Еще бы. Я был в восторге от того, как из точно выбранного объекта съемок рождалась многослойная ассоциативная комбинаторика. Родители производят конфеты для своих детей, а в результате радость от конфеты подменяет радость общения.
—Что касается женского производства, то ты точно заметил. Но мы это еще подчеркнем. Сделаем этот факт жанровым.
—Надеюсь, комедийным…
—Конечно. Мы нашим девушкам организуем на фабрике лекцию.—Сергей сделал паузу, в течение которой я должен был догадаться, какую лекцию.
—О семье и браке.
—Конечно!... И лектора мы пригласим самого молодого и обаятельного.
—А почему не пожилого?
—А вот это как раз та самая тонкость, на которой прокалываются большинство кинематографистов. Им кажется, что пригласив в подобном случае пожилого лектора, они усилили бы эффект смешного… Допускаю, возможно. Только возникает вопрос: над чем будут люди смеяться? И не перетянет ли данный эпизод фильм в другую тему? Ну а то, что зритель прочитает явную «подставу», в этом можно не сомневаться. Я допускаю в документальном кино любые подставки, провокации, имитации… Но это надо делать с таким чувством меры, так чисто… А у нас (он имел в виду общий уровень документального кино), как ты знаешь, с чувством меры плоховато. Уж если жанр, так в чистом виде. Но я знаю, от чего это происходит.
—Комплекс документального кино. Ощущение его второсортности перед игровым.

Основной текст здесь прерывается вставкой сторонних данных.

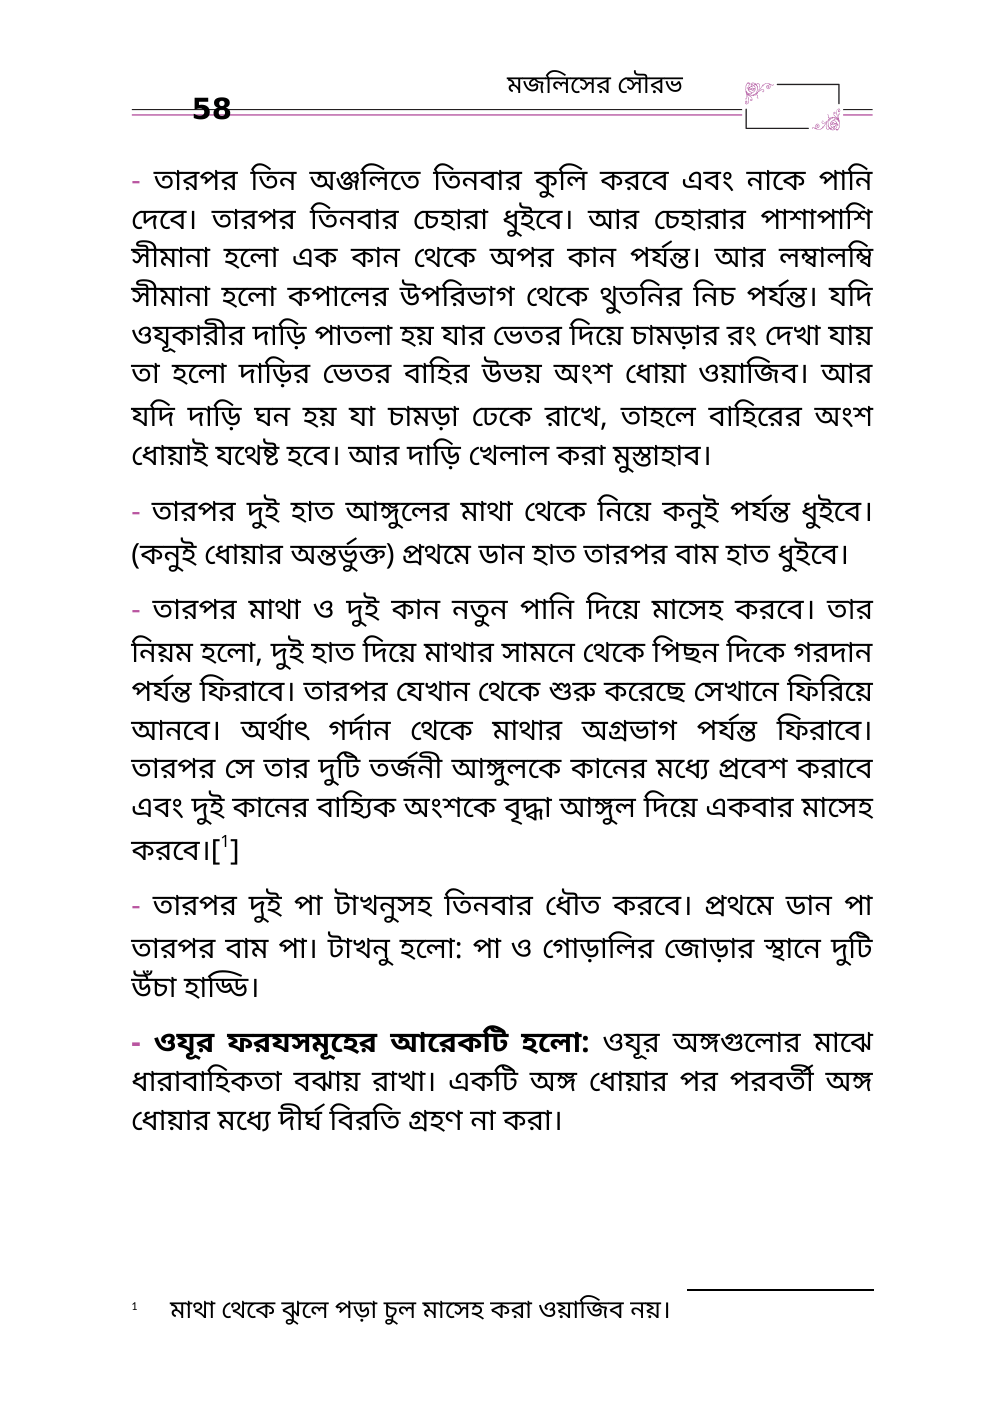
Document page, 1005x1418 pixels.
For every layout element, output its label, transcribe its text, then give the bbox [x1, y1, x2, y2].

picture [600, 82, 607, 90]
picture [511, 79, 518, 87]
text - ওযূর ফরযসমূহের আরেকটি হলো: ওযূর অঙ্গগুলোর মাঝে ধারাবাহিকতা বঝায় রাখা। একটি অঙ্গ ধোয়ার পর পরবর্তী অঙ্গ ধোয়ার মধ্যে দীর্ঘ বিরতি গ্রহণ না করা। [131, 1022, 873, 1142]
picture [653, 82, 660, 90]
text - তারপর মাথা ও দুই কান নতুন পানি দিয়ে মাসেহ করবে। তার নিয়ম হলো, দুই হাত দিয়ে মাথার সামনে থেকে পিছন দিকে গরদান পর্যন্ত ফিরাবে। তারপর যেখান থেকে শুরু করেছে সেখানে ফিরিয়ে আনবে। অর্থাৎ গর্দান থেকে মাথার অগ্রভাগ পর্যন্ত ফিরাবে। তারপর সে তার দুটি তর্জনী আঙ্গুলকে কানের মধ্যে প্রবেশ করাবে এবং দুই কানের বাহ্যিক অংশকে বৃদ্ধা আঙ্গুল দিয়ে একবার মাসেহ করবে।[] [131, 588, 873, 872]
text - তারপর দুই হাত আঙ্গুলের মাথা থেকে নিয়ে কনুই পর্যন্ত ধুইবে। (কনুই ধোয়ার অন্তর্ভুক্ত) প্রথমে ডান হাত তারপর বাম হাত ধুইবে। [131, 490, 873, 576]
picture [131, 79, 873, 131]
text - তারপর দুই পা টাখনুসহ তিনবার ধৌত করবে। প্রথমে ডান পা তারপর বাম পা। টাখনু হলো: পা ও গোড়ালির জোড়ার স্থানে দুটি উঁচা হাড্ডি। [131, 884, 873, 1009]
text - তারপর তিন অঞ্জলিতে তিনবার কুলি করবে এবং নাকে পানি দেবে। তারপর তিনবার চেহারা ধুইবে। আর চেহারার পাশাপাশি সীমানা হলো এক কান থেকে অপর কান পর্যন্ত। আর লম্বালম্বি সীমানা হলো কপালের উপরিভাগ থেকে থুতনির নিচ পর্যন্ত। যদি ওযূকারীর দাড়ি পাতলা হয় যার ভেতর দিয়ে চামড়ার রং দেখা যায় তা হলো দাড়ির ভেতর বাহির উভয় অংশ ধোয়া ওয়াজিব। আর যদি দাড়ি ঘন হয় যা চামড়া ঢেকে রাখে, তাহলে বাহিরের অংশ ধোয়াই যথেষ্ট হবে। আর দাড়ি খেলাল করা মুস্তাহাব। [131, 159, 873, 477]
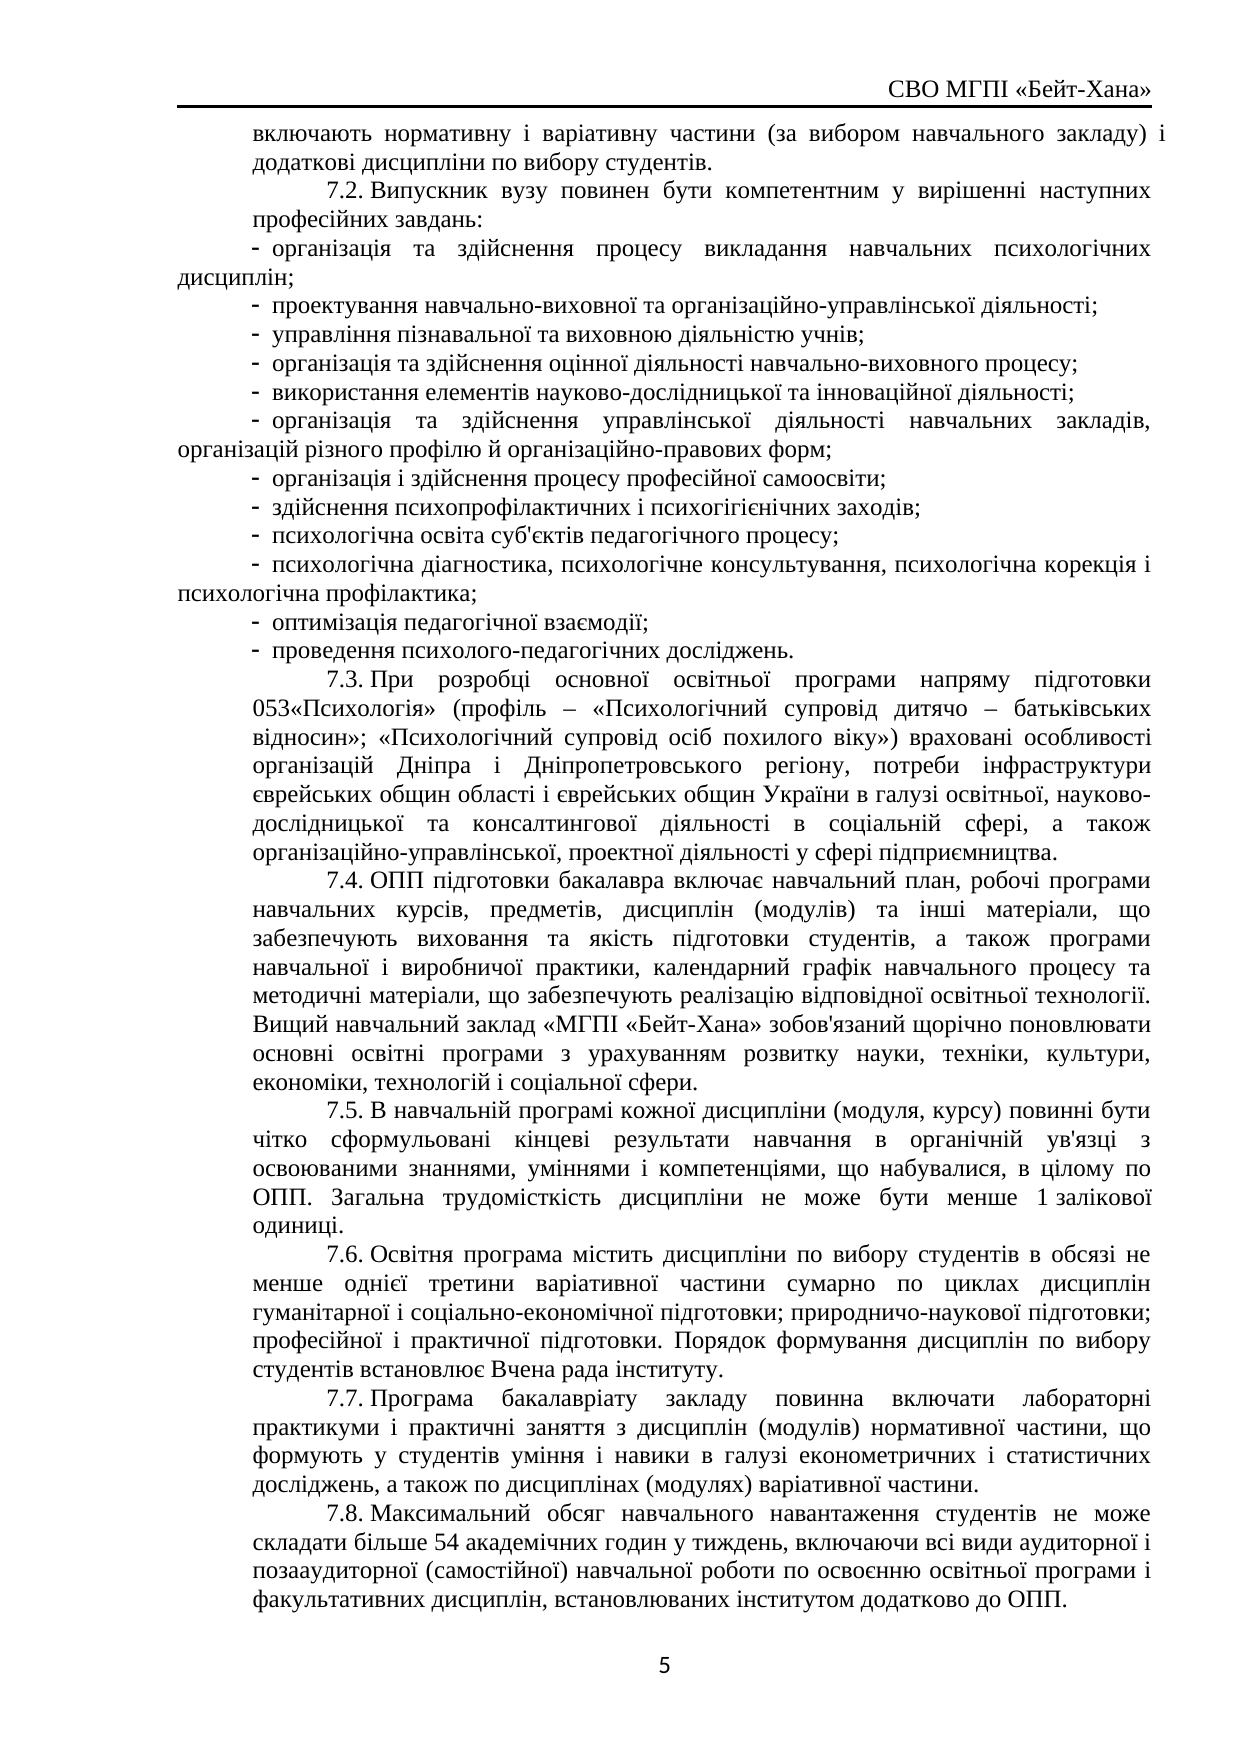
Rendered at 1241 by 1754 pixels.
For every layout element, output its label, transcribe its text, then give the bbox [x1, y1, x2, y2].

list психологічна діагностика, психологічне консультування, психологічна корекція і психологічна профілактика; [177, 549, 1152, 607]
list При розробці основної освітньої програми напряму підготовки 053«Психологія» (профіль – «Психологічний супровід дитячо – батьківських відносин»; «Психологічний супровід осіб похилого віку») враховані особливості організацій Дніпра і Дніпропетровського регіону, потреби інфраструктури єврейських общин області і єврейських общин України в галузі освітньої, науково-дослідницької та консалтингової діяльності в соціальній сфері, а також організаційно-управлінської, проектної діяльності у сфері підприємництва. [252, 664, 1152, 866]
list Максимальний обсяг навчального навантаження студентів не може складати більше 54 академічних годин у тиждень, включаючи всі види аудиторної і позааудиторної (самостійної) навчальної роботи по освоєнню освітньої програми і факультативних дисциплін, встановлюваних інститутом додатково до ОПП. [252, 1498, 1152, 1613]
list проведення психолого-педагогічних досліджень. [177, 636, 1152, 664]
list організація та здійснення процесу викладання навчальних психологічних дисциплін; [177, 233, 1152, 291]
list оптимізація педагогічної взаємодії; [177, 607, 1152, 636]
list організація та здійснення управлінської діяльності навчальних закладів, організацій різного профілю й організаційно-правових форм; [177, 406, 1152, 463]
list управління пізнавальної та виховною діяльністю учнів; [177, 319, 1152, 348]
list Програма бакалавріату закладу повинна включати лабораторні практикуми і практичні заняття з дисциплін (модулів) нормативної частини, що формують у студентів уміння і навики в галузі економетричних і статистичних досліджень, а також по дисциплінах (модулях) варіативної частини. [252, 1383, 1152, 1498]
list організація і здійснення процесу професійної самоосвіти; [177, 463, 1152, 492]
list В навчальній програмі кожної дисципліни (модуля, курсу) повинні бути чітко сформульовані кінцеві результати навчання в органічній ув'язці з освоюваними знаннями, уміннями і компетенціями, що набувалися, в цілому по ОПП. Загальна трудомісткість дисципліни не може бути менше 1 залікової одиниці. [252, 1096, 1152, 1239]
list організація та здійснення оцінної діяльності навчально-виховного процесу; [177, 348, 1152, 377]
list ОПП підготовки бакалавра включає навчальний план, робочі програми навчальних курсів, предметів, дисциплін (модулів) та інші матеріали, що забезпечують виховання та якість підготовки студентів, а також програми навчальної і виробничої практики, календарний графік навчального процесу та методичні матеріали, що забезпечують реалізацію відповідної освітньої технології. Вищий навчальний заклад «МГПІ «Бейт-Хана» зобов'язаний щорічно поновлювати основні освітні програми з урахуванням розвитку науки, техніки, культури, економіки, технологій і соціальної сфери. [252, 866, 1152, 1096]
list Освітня програма містить дисципліни по вибору студентів в обсязі не менше однієї третини варіативної частини сумарно по циклах дисциплін гуманітарної і соціально-економічної підготовки; природничо-наукової підготовки; професійної і практичної підготовки. Порядок формування дисциплін по вибору студентів встановлює Вчена рада інституту. [252, 1239, 1152, 1383]
list використання елементів науково-дослідницької та інноваційної діяльності; [177, 377, 1152, 406]
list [252, 118, 1166, 176]
list здійснення психопрофілактичних і психогігієнічних заходів; [177, 492, 1152, 521]
list Випускник вузу повинен бути компетентним у вирішенні наступних професійних завдань: [252, 176, 1152, 233]
list психологічна освіта суб'єктів педагогічного процесу; [177, 521, 1152, 549]
list проектування навчально-виховної та організаційно-управлінської діяльності; [177, 291, 1152, 319]
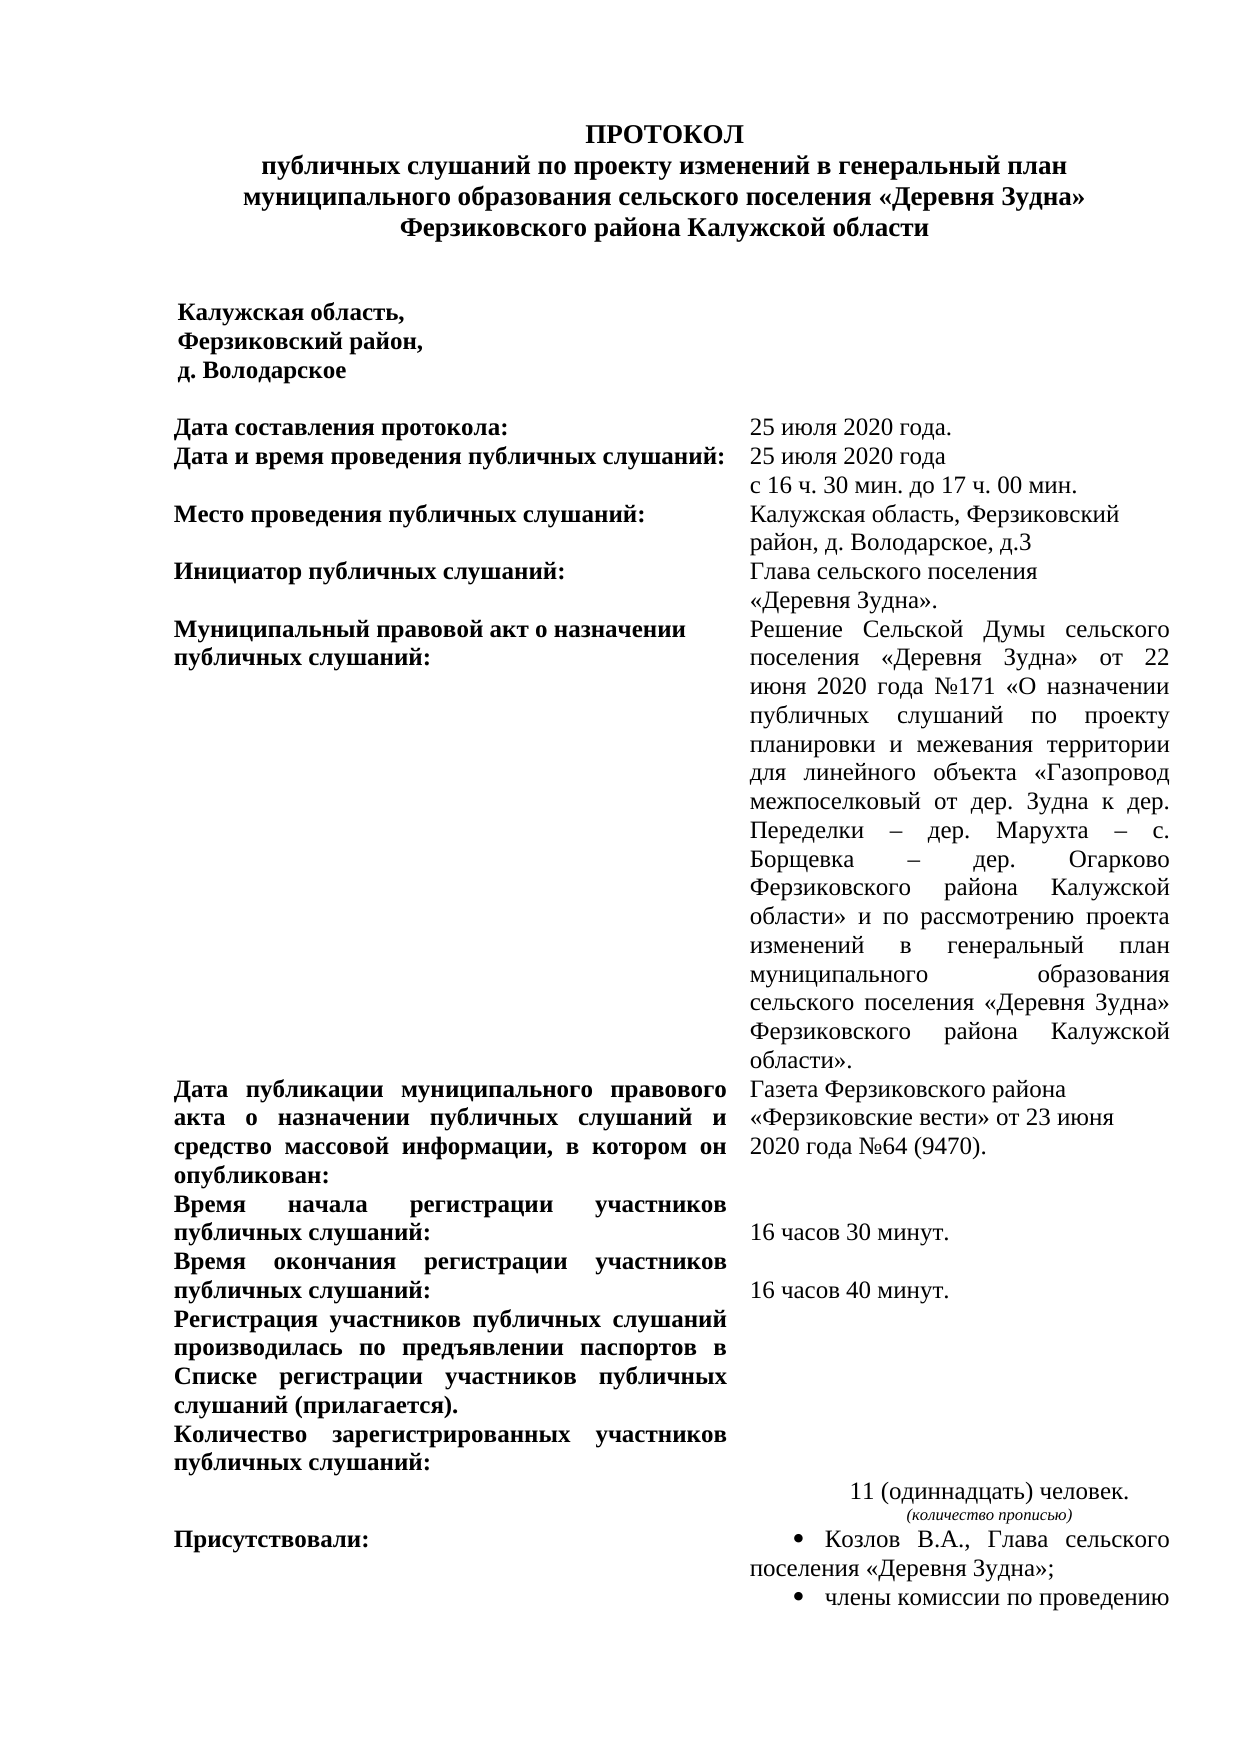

—И еще от недоверия к зрителю. Они не понимают, что это совсем другое кино и нечего его сравнивать с игровым. Так что, старик, извини, но пожилой лектор среди молодых девиц—это натяжка. Хотя я допускаю, что в жизни это может быть и, скорей всего, так и случается, но уж слишком много в этом театральщины. Для нашего кино это грубо. Наша картина должна быть удивительно нежной и по интонации очень чистой, без грубых мазков. А какие там люди!—Сергей искренне радовался тому, что увидел на фабрике и невольно вселял свой восторг в меня.—Там есть одна старушка, ты увидишь—ахнешь. Представь себе—Дюймовочка, которой лет семьдесят, с большой шваброй! Она весь день только и делает, что подтирает пол и все время улыбается. Мы идем по цеху, а она: «Здравствуйте!»—и улыбается. Идем обратно, а она: «Здравствуйте!» А какая там роскошная Табачница!..—Я понял, что речь идет о тучной женщине, похожей на феллиневскую Табачницу из «Амаркорда».—Она сидит возле двери шоколадного цеха и следит за тем, чтобы из цеха не выносили шоколад. Сидит возле тумбочки и пьет чай. Вот так всю смену.
—И всю жизнь.
—Раньше-то, наверно, она у станка стояла, а сейчас пенсия маленькая… Да какие там у них пенсии… Мы с тобой должны разбиться в лепешку, но… ну ты сам понимаешь…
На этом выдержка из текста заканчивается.